• **Provided material**:
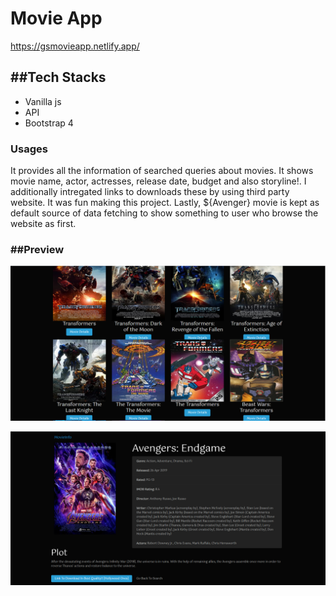 <h1>Movie App</h1>

https://gsmovieapp.netlify.app/
<h2>##Tech Stacks</h2>
<ul>
  <li>Vanilla js</li>
  <li>API </li>
  <li>Bootstrap 4</li>
  </ul>
  <h3>Usages</h3>
  <p>It provides all the information of searched queries about movies. It shows movie name, actor, actresses, release date, budget and also storyline!. I additionally intregated links to downloads these by using third party website. It was fun making this project. Lastly, ${Avenger} movie is kept as default source of data fetching to show something to user who browse the website as first.</p>
  
  <h3>##Preview</h3>
<img src="Screenshot%20(47).png" />



![](Screenshot%20(49).png)
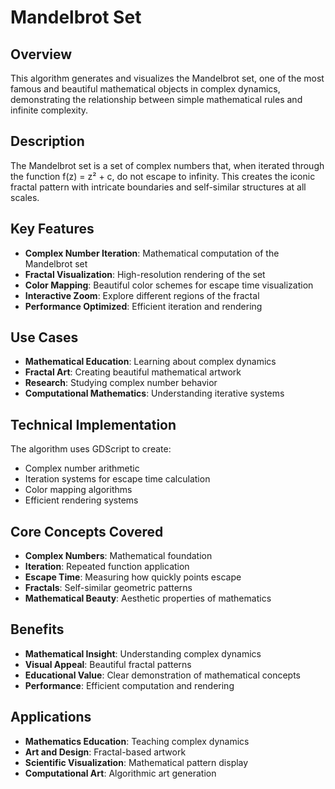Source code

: # Mandelbrot Set

## Overview
This algorithm generates and visualizes the Mandelbrot set, one of the most famous and beautiful mathematical objects in complex dynamics, demonstrating the relationship between simple mathematical rules and infinite complexity.

## Description
The Mandelbrot set is a set of complex numbers that, when iterated through the function f(z) = z² + c, do not escape to infinity. This creates the iconic fractal pattern with intricate boundaries and self-similar structures at all scales.

## Key Features
- **Complex Number Iteration**: Mathematical computation of the Mandelbrot set
- **Fractal Visualization**: High-resolution rendering of the set
- **Color Mapping**: Beautiful color schemes for escape time visualization
- **Interactive Zoom**: Explore different regions of the fractal
- **Performance Optimized**: Efficient iteration and rendering

## Use Cases
- **Mathematical Education**: Learning about complex dynamics
- **Fractal Art**: Creating beautiful mathematical artwork
- **Research**: Studying complex number behavior
- **Computational Mathematics**: Understanding iterative systems

## Technical Implementation
The algorithm uses GDScript to create:
- Complex number arithmetic
- Iteration systems for escape time calculation
- Color mapping algorithms
- Efficient rendering systems

## Core Concepts Covered
- **Complex Numbers**: Mathematical foundation
- **Iteration**: Repeated function application
- **Escape Time**: Measuring how quickly points escape
- **Fractals**: Self-similar geometric patterns
- **Mathematical Beauty**: Aesthetic properties of mathematics

## Benefits
- **Mathematical Insight**: Understanding complex dynamics
- **Visual Appeal**: Beautiful fractal patterns
- **Educational Value**: Clear demonstration of mathematical concepts
- **Performance**: Efficient computation and rendering

## Applications
- **Mathematics Education**: Teaching complex dynamics
- **Art and Design**: Fractal-based artwork
- **Scientific Visualization**: Mathematical pattern display
- **Computational Art**: Algorithmic art generation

• **Exercise aim**: In the listing above, find each line containing "systems" and copy it.

• **Solution**:
- **Computational Mathematics**: Understanding iterative systems
- Iteration systems for escape time calculation
- Efficient rendering systems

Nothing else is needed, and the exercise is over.